- Leader: John Turmel Only leader
- Founded: 1993
- Dissolved: 1996
- Ideology: Social credit; Monetary reform;
- Colours: Light Yellow

Website
- www.cyberclass.net/turmel/abprogs.htm

= Abolitionist Party of Canada =

The Abolitionist Party of Canada was a Canadian political party founded by perennial candidate John Turmel. The party ran on a platform of monetary reform, including the abolition of interest rates and the income tax; the use of the local employment trading system of banking; and introducing a form of Social Credit with monthly dividends being paid out to each Canadian.

Unlike many Canadian social credit parties, the Abolitionists were not social conservatives; for instance, the party advocated for the legalization of both marijuana and gambling.

Turmel attempted to run for the leadership of the national Social Credit party after the resignation of Fabien Roy in 1981, but the party chose to appoint Martin Hattersley instead.

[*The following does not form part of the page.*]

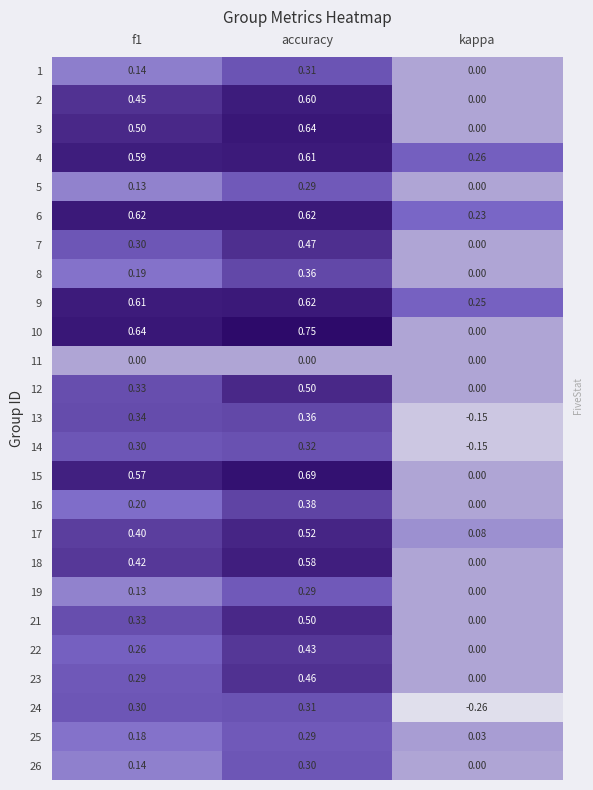

Which category has the lowest value across all series?

kappa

In 1982, Turmel founded the Christian Credit Party, which he disbanded in 1983.

Turmel founded the Abolitionist Party in 1993 with a similar program to that of the Christian Credit Party. The Abolitionist Party nominated 80 candidates in the 1993 federal election, who collected only 9,141 votes between them. (See also: Abolitionist Party candidates, 1993 Canadian federal election.) The Abolitionist Party subsequently reverted to being a personal vehicle for Turmel.

In 2003, Turmel attempted to organize a new party using the name of the defunct Libertarian Party of Canada, but was prevented from doing so by old members of the Libertarian Party who registered the name.